Aunque no es posible concluir que todas las ramas o miembros de Naqshbandiya fueran políticamente
activa a lo largo de la historia de la orden, la ferviente creencia en la adhesión a la sharia y la Sunna y una actitud mundana hacia el papel de los sufíes en la sociedad islámica contribuyeron a la participación política de algunos líderes naqshbandi. A finales de la Edad Media y los períodos premodernos, no era raro que los líderes de Naqshbandi mediasen en disputas políticas, pagaran impuestos en nombre de una población, actuaran en defensa del sentimiento popular, influyeran en la política administrativa o controlaran grandes extensiones de tierra. En las regiones de Khorasan y Transoxiana, en las que los turco-mongoles gobernaron sobre poblaciones predominantemente persas, los líderes naqshbandi a veces desempeñaron el papel de defender el Islam sunita contra el chiismo y de frustrar la influencia del derecho consuetudinario nómada turco-mongola a favor del derecho islámico. La orden Naqshbandi ganó adeptos entre las poblaciones turca y persa de Asia Central y prevaleció tanto en áreas urbanas como rurales. Sin embargo, en el apogeo de su poder en Khorasan, el Naqshbandiya estaba firmemente arraigado en el entorno intelectual y cultural de la ciudad capital de Herat, disfrutando de un gran renombre bajo el liderazgo de Saʿd al-Din Kashgari (fallecido en 1462) y luego de Abd al- Rahman Jami (muerto en 1492).

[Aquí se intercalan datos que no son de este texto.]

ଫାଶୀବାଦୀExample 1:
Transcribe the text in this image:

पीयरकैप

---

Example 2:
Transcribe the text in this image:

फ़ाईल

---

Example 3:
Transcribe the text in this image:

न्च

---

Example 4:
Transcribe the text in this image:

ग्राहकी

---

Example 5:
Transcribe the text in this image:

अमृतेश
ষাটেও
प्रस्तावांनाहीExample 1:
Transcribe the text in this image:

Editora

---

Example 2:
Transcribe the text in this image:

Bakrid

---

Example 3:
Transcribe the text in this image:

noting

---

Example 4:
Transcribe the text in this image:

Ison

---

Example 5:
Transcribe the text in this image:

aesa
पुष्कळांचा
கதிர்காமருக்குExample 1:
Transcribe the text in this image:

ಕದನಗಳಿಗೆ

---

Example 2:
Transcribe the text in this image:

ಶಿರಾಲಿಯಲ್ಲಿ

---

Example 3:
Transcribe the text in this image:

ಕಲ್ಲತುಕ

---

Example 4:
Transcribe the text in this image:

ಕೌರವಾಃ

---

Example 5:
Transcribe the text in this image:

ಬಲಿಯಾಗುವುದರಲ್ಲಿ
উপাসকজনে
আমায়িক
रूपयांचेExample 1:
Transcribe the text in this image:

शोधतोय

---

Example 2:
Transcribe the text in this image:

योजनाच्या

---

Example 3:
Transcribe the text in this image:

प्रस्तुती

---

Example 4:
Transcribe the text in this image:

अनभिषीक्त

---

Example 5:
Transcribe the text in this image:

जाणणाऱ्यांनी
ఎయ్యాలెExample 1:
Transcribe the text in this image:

Se desarrollaron varias ramas separadas de la orden Naqshbandi, siendo las principales la Yasavi, iniciada por Ahmad Yasavi (fallecido en 1167); el Mujaddidi, establecido por primera vez en la India por uno de los cuatro sucesores de Hamadani, Shaykh Ahmad Sirhindi (nacido en 1563); y el Khalidi, establecido por Mawlana Khalid Baghdadi (nacido en 1776), la última rama del Naqshbandi en lograr una fuerte adhesión en todo el mundo islámico. Hubo una extraordinaria difusión de las diferentes ramas en regiones tan extendidas como la Turquía otomana, Kurdistán, Turkestán Oriental, Siria, Palestina, India, Asia central y el mundo indonesio-malasio.

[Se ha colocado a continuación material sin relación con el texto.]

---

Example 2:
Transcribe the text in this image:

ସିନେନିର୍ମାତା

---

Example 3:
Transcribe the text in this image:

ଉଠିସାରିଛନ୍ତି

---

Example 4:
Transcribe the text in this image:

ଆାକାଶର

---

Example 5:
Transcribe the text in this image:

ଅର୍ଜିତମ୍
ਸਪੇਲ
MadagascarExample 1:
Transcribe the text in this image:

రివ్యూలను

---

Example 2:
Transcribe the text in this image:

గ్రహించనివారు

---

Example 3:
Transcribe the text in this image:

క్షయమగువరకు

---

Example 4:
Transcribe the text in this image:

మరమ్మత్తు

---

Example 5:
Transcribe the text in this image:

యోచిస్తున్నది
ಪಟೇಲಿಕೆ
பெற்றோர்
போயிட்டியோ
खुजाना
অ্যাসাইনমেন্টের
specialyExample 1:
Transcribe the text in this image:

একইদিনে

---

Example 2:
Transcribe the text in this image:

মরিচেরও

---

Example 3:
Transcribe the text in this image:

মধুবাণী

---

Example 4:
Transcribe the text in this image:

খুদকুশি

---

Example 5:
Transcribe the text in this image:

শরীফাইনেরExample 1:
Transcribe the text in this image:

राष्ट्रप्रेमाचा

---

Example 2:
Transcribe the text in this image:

Una importante renovación de Naqshbandiya se produjo a través del liderazgo de Mawlana Khalid Baghdadi (fallecido en 1827), quien fundó la rama de Khalidi que se hizo particularmente fuerte en Turquía y se extendió hasta Malasia. Su preocupación por la preservación del sharia fue especialmente importante durante una época en la que el estado otomano se enfrentaba a crecientes desafíos de Occidente. La red Khalidi Sufi se extendió por todo el mundo turco, asiático central y árabe, pero fue más fuerte en Anatolia y Kurdistán. El legado de la actividad naqshbandi se refleja hoy en la posición eminente de las familias naqshbandi establecidas dentro de la sociedad kurda, aunque con el tiempo la mayoría de ellos asumió un liderazgo político en lugar de espiritual, siendo uno de los ejemplos más conocidos el de la familia Barzani.

En el período moderno, particularmente en los siglos XIX y XX, Naqshbandis jugó un papel en los movimientos de resistencia reformistas y anticoloniales. Entre los numerosos ejemplos se encuentran la resistencia de Shaykh Shamil al imperialismo ruso en Daguestán en el siglo XIX, el papel activo de Naqshbandiya en los mojahedin en la guerra soviético-afgana, el papel de Shah Abd al-Aziz (fallecido en 1826) en la reforma legal. movimiento en la India bajo el dominio británico, y el papel de las rebeliones lideradas por Naqshbandi en China. Aunque es difícil determinar el verdadero alcance de la actividad de Naqshbandi en los nuevos estados de Asia central en la actualidad, existe una adhesión particularmente fuerte en las regiones de Daguestán y el valle de Fergana, y los santuarios de Naqshbandi continúan siendo lugares populares de peregrinaje. En otras regiones del mundo islámico, Naqshbandiya mantiene seguidores, particularmente en Turquía, pero también en Afganistán, las regiones kurdas de Siria y Turquía, India, Indonesia y China.